Success: We’ve used a motivating project to learn Python 3.8+ from scratch and overcame many of the language’s gotchas when coming from Java.

Bonus: Automatic Code Formatting on File Save

Want to collaborate well with others? Want to follow 2001’s PEP 8 coding style for Python and make (keep) programming friends? Pressing ctrl+a (select all), ctrl+alt+l (reformat), and then ctrl+alt+o (optimize imports) works. However, with either PyCharm and the BlackConnect (plus blackd) or Save Actions plugin, you can do just that automatically. Here are the steps:

Bonus: Inter-Process Communication (IPC)

Let’s see what our daemon is up to. How is the CPU load now? Is it even running? Is the FadeStick plugged in? Let’s ask it.

Inter-process communication (IPC) is super simple a concept as it is, but let’s see if Python makes it easy to implement: we just need a named pipe and a lot of error handling.
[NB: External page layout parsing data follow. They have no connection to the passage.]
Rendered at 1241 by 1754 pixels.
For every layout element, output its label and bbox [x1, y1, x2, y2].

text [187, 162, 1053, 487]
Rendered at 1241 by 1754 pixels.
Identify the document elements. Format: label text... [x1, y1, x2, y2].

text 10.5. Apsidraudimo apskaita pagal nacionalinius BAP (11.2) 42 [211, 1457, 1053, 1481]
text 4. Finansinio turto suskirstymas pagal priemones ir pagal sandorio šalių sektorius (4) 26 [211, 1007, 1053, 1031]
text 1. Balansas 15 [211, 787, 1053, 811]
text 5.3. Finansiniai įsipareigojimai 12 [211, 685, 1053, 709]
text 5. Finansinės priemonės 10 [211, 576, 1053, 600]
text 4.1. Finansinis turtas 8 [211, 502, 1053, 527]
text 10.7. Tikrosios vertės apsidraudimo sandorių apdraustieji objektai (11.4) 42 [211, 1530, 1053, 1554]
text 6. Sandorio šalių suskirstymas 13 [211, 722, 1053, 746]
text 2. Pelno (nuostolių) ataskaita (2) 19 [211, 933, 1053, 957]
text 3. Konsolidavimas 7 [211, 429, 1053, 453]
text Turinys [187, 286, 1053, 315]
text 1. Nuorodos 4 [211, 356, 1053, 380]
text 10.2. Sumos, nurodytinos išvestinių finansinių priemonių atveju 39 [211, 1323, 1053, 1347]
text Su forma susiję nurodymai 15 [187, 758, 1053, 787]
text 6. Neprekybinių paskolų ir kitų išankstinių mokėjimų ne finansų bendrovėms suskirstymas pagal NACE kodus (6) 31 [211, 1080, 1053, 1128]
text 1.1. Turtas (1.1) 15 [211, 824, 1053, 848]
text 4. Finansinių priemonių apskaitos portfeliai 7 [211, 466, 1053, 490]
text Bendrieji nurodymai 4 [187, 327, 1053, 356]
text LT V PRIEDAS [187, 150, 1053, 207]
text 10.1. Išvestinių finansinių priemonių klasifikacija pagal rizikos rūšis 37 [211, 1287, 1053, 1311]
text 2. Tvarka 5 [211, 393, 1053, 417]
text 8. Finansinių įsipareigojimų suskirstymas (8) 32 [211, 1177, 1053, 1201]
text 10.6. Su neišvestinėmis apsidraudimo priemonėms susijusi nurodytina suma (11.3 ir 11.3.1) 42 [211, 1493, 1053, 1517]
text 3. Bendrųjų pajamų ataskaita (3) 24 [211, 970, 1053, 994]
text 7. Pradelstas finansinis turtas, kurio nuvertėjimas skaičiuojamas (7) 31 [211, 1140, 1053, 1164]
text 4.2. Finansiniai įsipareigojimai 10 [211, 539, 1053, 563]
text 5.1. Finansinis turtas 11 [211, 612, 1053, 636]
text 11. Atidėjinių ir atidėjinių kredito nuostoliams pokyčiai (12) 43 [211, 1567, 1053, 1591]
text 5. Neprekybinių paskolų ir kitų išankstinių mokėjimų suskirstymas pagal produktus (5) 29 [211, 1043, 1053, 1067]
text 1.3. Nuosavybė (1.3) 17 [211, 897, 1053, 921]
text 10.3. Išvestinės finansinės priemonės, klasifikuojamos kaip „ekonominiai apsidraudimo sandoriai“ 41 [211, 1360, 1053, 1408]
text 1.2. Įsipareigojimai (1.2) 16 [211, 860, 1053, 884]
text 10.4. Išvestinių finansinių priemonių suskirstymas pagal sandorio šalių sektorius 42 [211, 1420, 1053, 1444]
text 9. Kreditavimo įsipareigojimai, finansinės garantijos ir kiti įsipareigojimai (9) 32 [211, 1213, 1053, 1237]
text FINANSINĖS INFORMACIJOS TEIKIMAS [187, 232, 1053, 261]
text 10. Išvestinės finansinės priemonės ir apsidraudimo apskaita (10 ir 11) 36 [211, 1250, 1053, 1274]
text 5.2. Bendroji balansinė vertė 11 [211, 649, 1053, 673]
This code sends a SIGUSR1 signal to the daemon similar to how we sent a SIGINT to ask it to terminate. It then polls a named pipe (which is just an ordinary file on disk with special attributes), and times out after five seconds if no reply is received (crashed daemon?).

The daemon, registered for SIGUSR1, writes its status (just a string of text, but we could serialize (pickle) anything) to the named pipe and does not block.

There are some details omitted, like how a string is converted to ASCII bytes, and I added a lock because I would synchronize in Java, but essentially we read and write to a shared named pipe for IPC in Python too. Neat.


  1. I cannot say pickling and unpickling with a straight face.